Peter Grimm / 10.03.2017 / 16:44 / Foto: Alexei Shevelev / 2 / Seite ausdrucken

BER: Durchstarten mit Verschieben

Der Berliner Flughafenbau ist ein schönes Symbol für die neue deutsche Zuverlässigkeit. Man werkelt teuer vor sich hin, gibt Milliarden aus und niemand rechnet ernstlich damit, dass der Bau in absehbarer Zeit fertig wird. Nur eines geht nicht: Das Eingeständnis, dass das ganze Projekt ein Fehler war, dass die nach politischen Maßgaben zusammengezimmerte Flughafengesellschaft lieber aufgeben und man besser Fachleute an einem anderen Standort noch einmal ganz von vorn anfangen lassen sollte.

Zuverlässig wird nun alle paar Monate der Eröffnungstermin verschoben, in etwas größeren Abständen ein leitender Mitarbeiter als Sündenbock entlassen und manchmal trifft es, wie zuletzt, den Chef. Nun gibt es mit Engelbert Lütke-Daldrup einen neuen Chef, einen ehemaligen Staatssekretär, mithin wieder einen aus dem Politikbetrieb. Der künftige Sündenbock muss sich sinnvollerweise am Beginn seiner Amtszeit zunächst vom Eröffnungstermin verabschieden, den ihm sein Vorgänger hinterlassen hat. Dumm nur, dass das Eröffnungsjahr 2018 vom Berliner Regierenden Bürgermeister Michael Müller (SPD) erst vor wenigen Monaten verkündet wurde, verbunden mit der Entschuldigung, es doch nicht, wie vor der Abgeordnetenhauswahl noch angekündigt, 2017 zu schaffen. Da trifft es sich, dass zufällig eine Risikoanalyse der Unternehmensberatung Roland Berger an die Presse durchgesickert ist, wonach eine Eröffnung des BER bis Ende 2018 höchst unwahrscheinlich ist.

Als Gründe zitiert ein Bericht des rbb einen „fehlenden Planungsabschluss“, „unzureichende Koordination der Bauleistungen“, „keine vollständige Transparenz über technische Risiken“ sowie eine „unzureichende Koordination der Sachverständigen“. Außerdem müssten alle „Risiken identifiziert“ werden. Bei einem ordentlich geführten Bauvorhaben gehört all das eigentlich zu den Mindeststandards, insofern ist die Analyse vernichtend.

§ **Ausgangsdaten**:
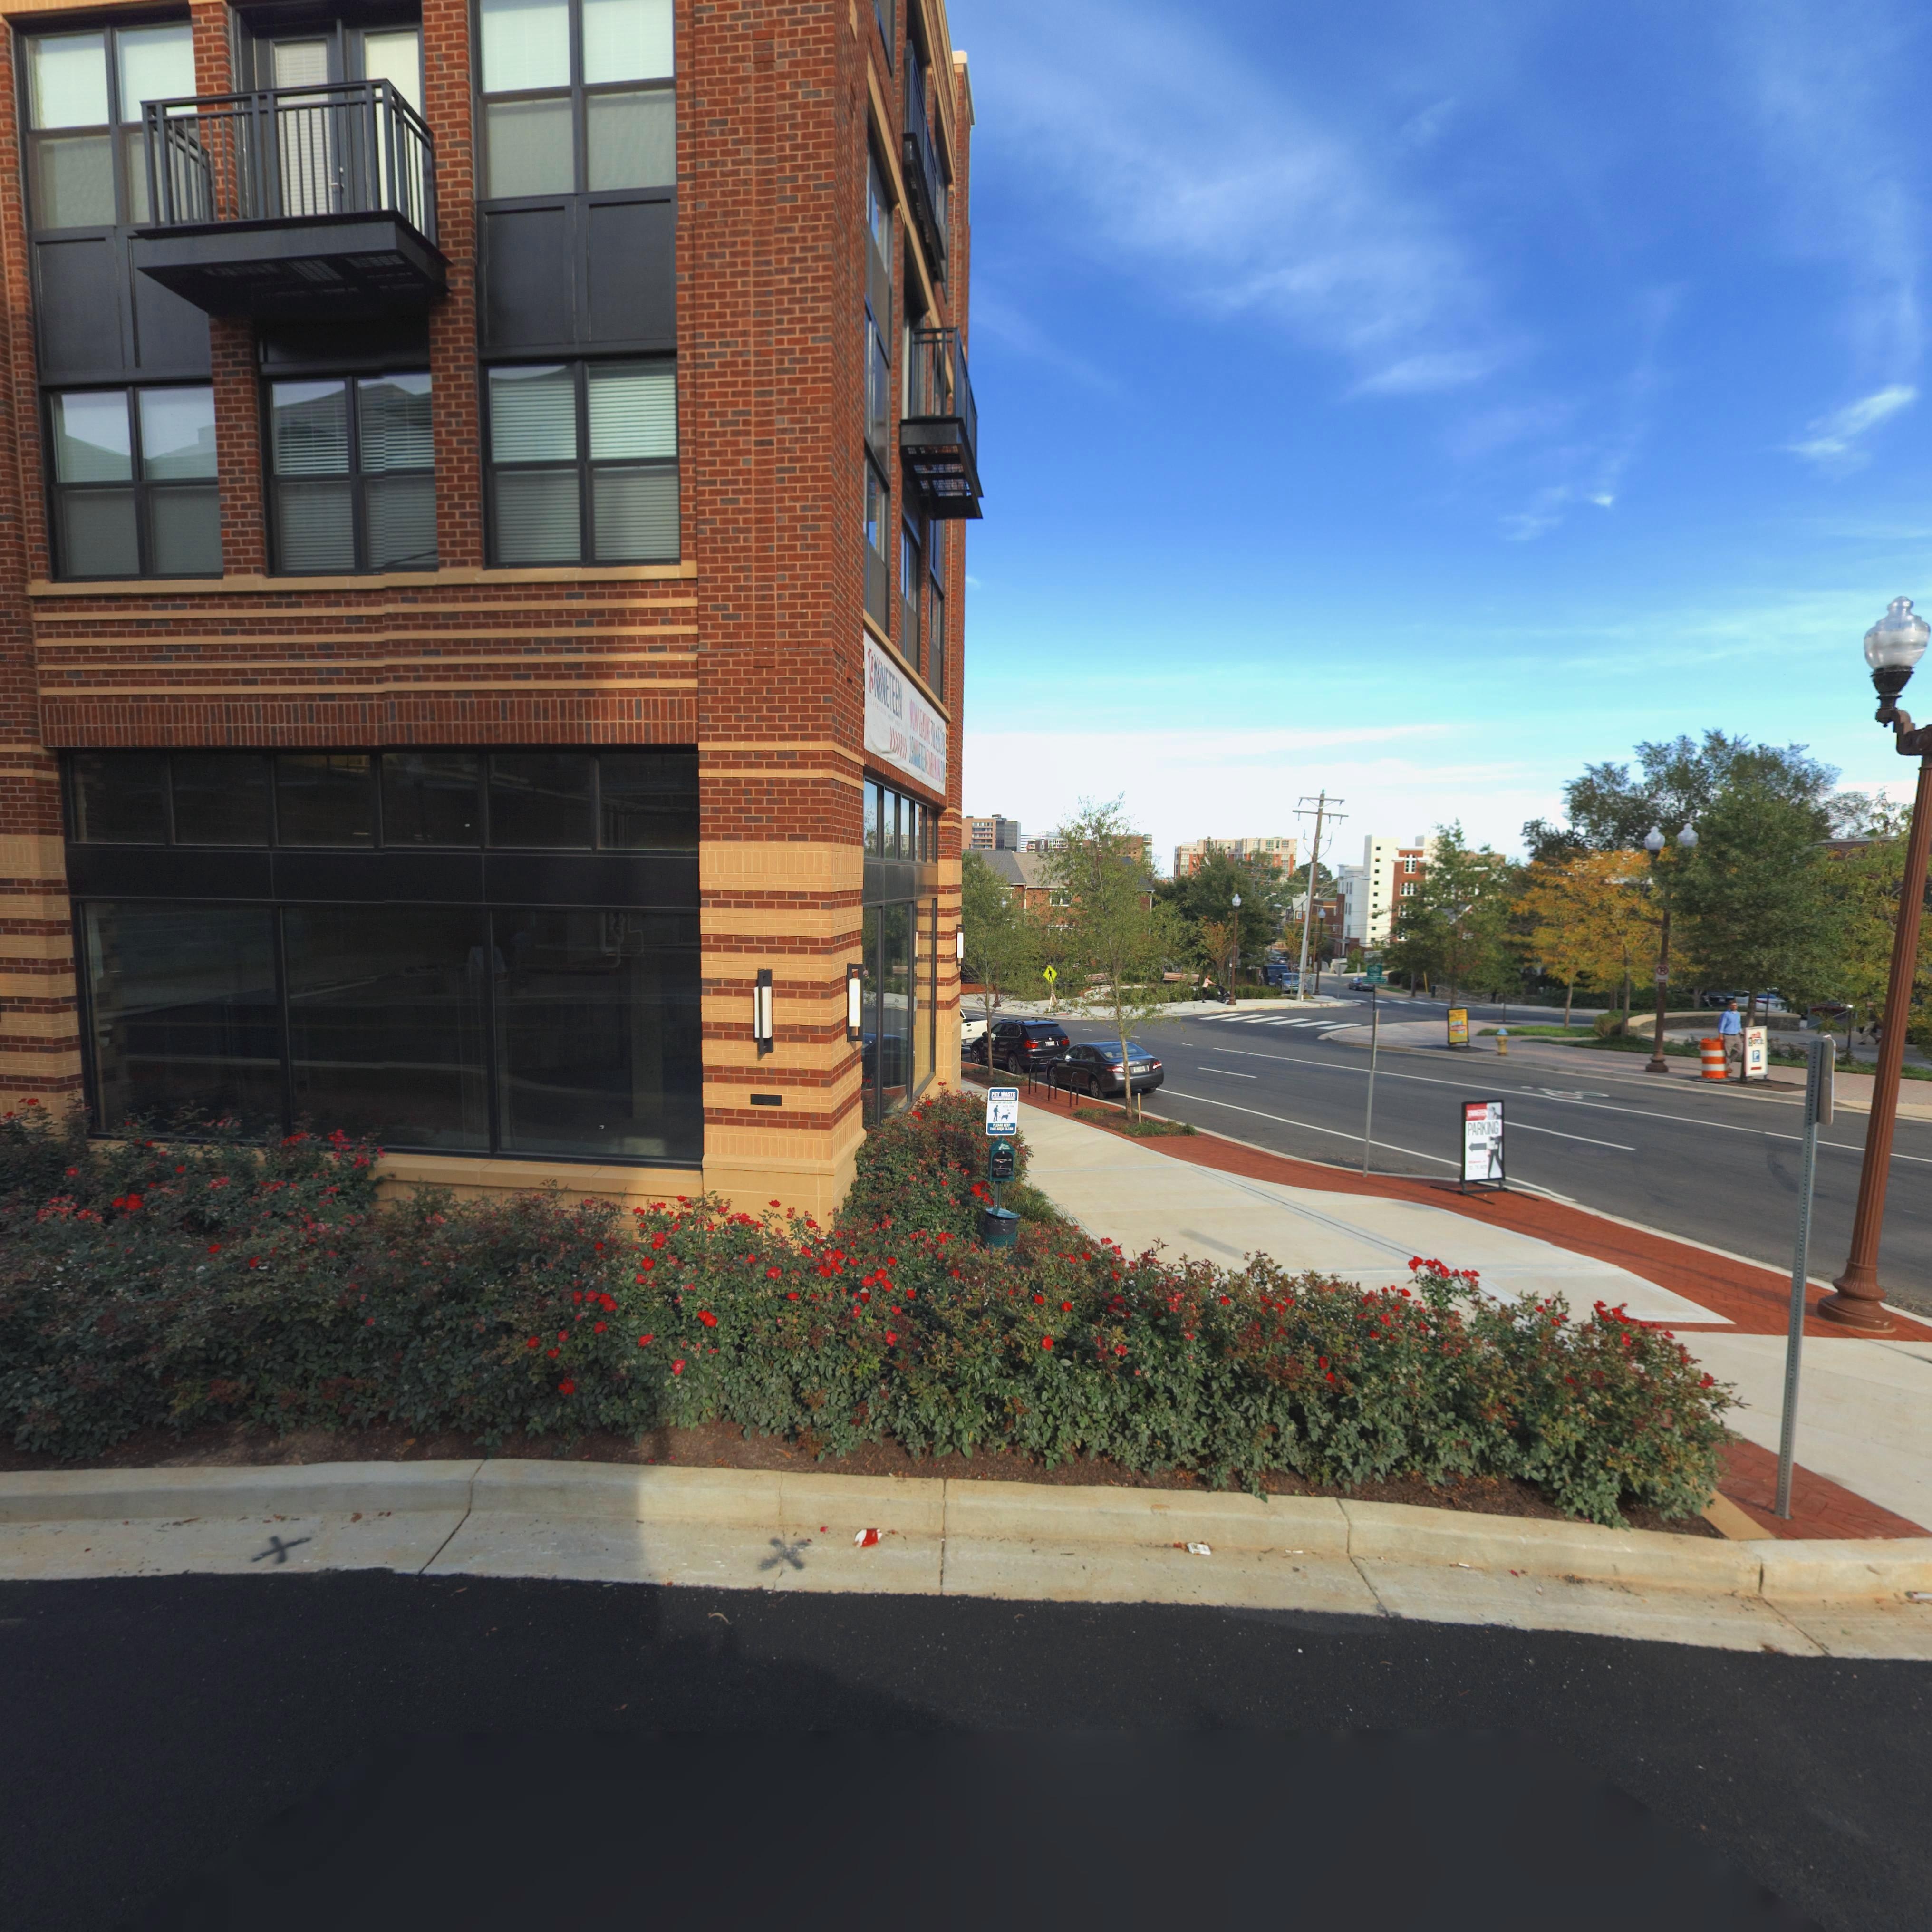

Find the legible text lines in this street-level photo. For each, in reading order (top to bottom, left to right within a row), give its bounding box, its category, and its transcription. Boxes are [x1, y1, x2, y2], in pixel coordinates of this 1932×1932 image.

[1753, 1050, 1760, 1059] None: P
[991, 1091, 1016, 1097] None: PET WASTE
[1467, 1120, 1500, 1137] None: PARKING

§ **Zu erledigen**:
1. Beantworte zum Text über den Berliner Flughafen BER diese Fragen:
(a) Wer ist der neue Chef der Flughafengesellschaft, und welches Amt hatte er früher inne?
(b) Welches Eröffnungsjahr hat Michael Müller vor wenigen Monaten verkündet?
(c) Von welcher Unternehmensberatung stammt die Risikoanalyse, die an die Presse durchgesickert ist?
2. Fasse den Text über den Berliner Flughafen BER in zwei Sätzen zusammen.
3. Schreib den Text über den Berliner Flughafen BER im Anschluss an seinen letzten Satz weiter.

§ **Antworten**:
1.
(a) Engelbert Lütke-Daldrup, ein ehemaliger Staatssekretär.
(b) Das Jahr 2018.
(c) Von der Unternehmensberatung Roland Berger.

2. Beim Berliner Flughafenbau werden Milliarden ausgegeben und der Eröffnungstermin wird regelmäßig verschoben, während mit Engelbert Lütke-Daldrup erneut ein Mann aus dem Politikbetrieb die Leitung übernimmt. Eine durchgesickerte Risikoanalyse von Roland Berger hält eine Eröffnung bis Ende 2018 für höchst unwahrscheinlich und nennt Mängel, die bei einem ordentlich geführten Bauvorhaben eigentlich zu den Mindeststandards gehören.

3.
Der neue Chef verspricht derweil einen Termin, zu dem er einen neuen Eröffnungstermin nennen wird. Im Sommer soll es so weit sein. Allerdings wäre er nicht der erste BER-Frontmann, der auch den Termin zur Bekanntgabe eines neuen verschobenen Eröffnungstermins verschiebt. Im Verschieben ist man im neuen Deutschland zuverlässig. Nicht nur Termine werden beim Berliner Flughafenbau vorbildlich verschoben, auch Verantwortung. Für das Milliardendesaster scheint erstaunlicherweise niemand wirklich verantwortlich zu sein. Es sind halt die Umstände. Insofern leben diese Unverantwortlichen eine organisierte Verantwortungslosigkeit vor, die heutzutage bei Entscheidungsträgern immer beliebter zu werden scheint. Vielleicht ist der BER einfach nur ein Vorreiter: Wir verschieben Verantwortung, koste es was es wolle und nichts wird fertig. Zahlen müssen ja andere.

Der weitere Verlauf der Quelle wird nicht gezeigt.